DataStream<String> input = env.readTextFile("s3://my-bucket/input");
input.sinkTo(FileSink.forRowFormat(new Path("s3://my-bucket/output"), 
                                    new SimpleStringEncoder<>()).build());

Configuration Options

Core Settings

Key Default Description
s3.access-key (none) AWS access key
s3.secret-key (none) AWS secret key
s3.region (auto-detect) AWS region (auto-detected via AWS_REGION, ~/.aws/config, EC2 metadata)
s3.endpoint (none) Custom S3 endpoint (for MinIO, LocalStack, etc.)
s3.path-style-access false Use path-style access (auto-enabled for custom endpoints)
s3.upload.min.part.size 5242880 Minimum part size for multipart uploads (5MB)
s3.upload.max.concurrent.uploads CPU cores Maximum concurrent uploads per stream
s3.entropy.key (none) Key for entropy injection in paths
s3.entropy.length 4 Length of entropy string
s3.bulk-copy.enabled true Enable bulk copy operations
s3.async.enabled true Enable async read/write with TransferManager
s3.read.buffer.size 262144 (256KB) Read buffer size per stream (64KB - 4MB)

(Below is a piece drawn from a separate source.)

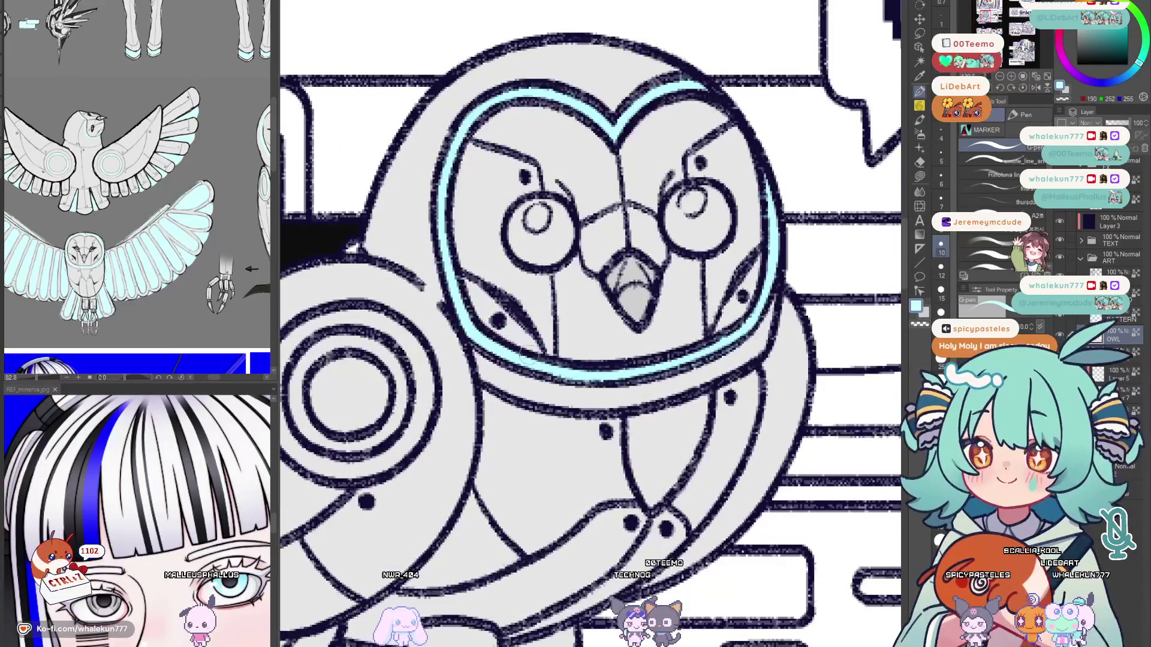
scroll(591, 323, up, 3)
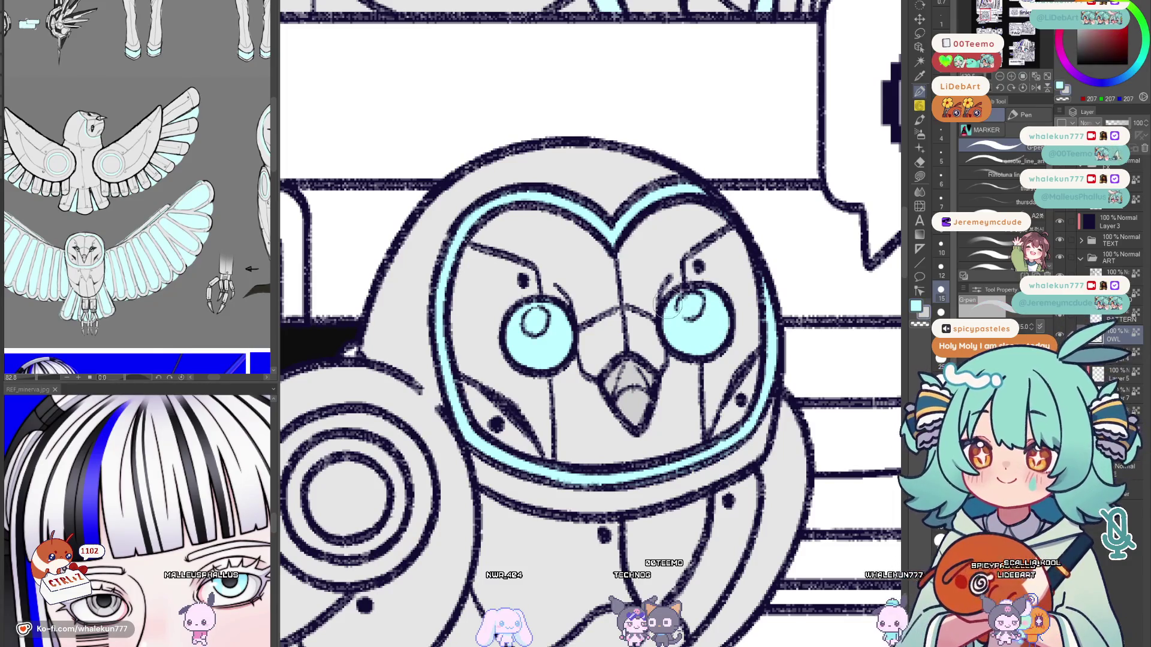
scroll(135, 233, up, 2)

Server-Side Encryption (SSE)

Key Default Description
s3.sse.type none Encryption type: none, sse-s3 (AES256), sse-kms (AWS KMS)
s3.sse.kms.key-id (none) KMS key ID/ARN/alias for SSE-KMS (uses default aws/s3 key if not specified)

IAM Assume Role

Key Default Description
s3.assume-role.arn (none) ARN of the IAM role to assume
s3.assume-role.external-id (none) External ID for cross-account access
s3.assume-role.session-name flink-s3-session Session name for the assumed role
s3.assume-role.session-duration 3600 Session duration in seconds (900-43200)

Server-Side Encryption (SSE)

The filesystem supports server-side encryption for data at rest:

SSE-S3 (S3-Managed Keys)

Amazon S3 manages the encryption keys. Simplest option with no additional configuration.

s3.sse.type: sse-s3

All objects will be encrypted with AES-256 using keys managed by S3.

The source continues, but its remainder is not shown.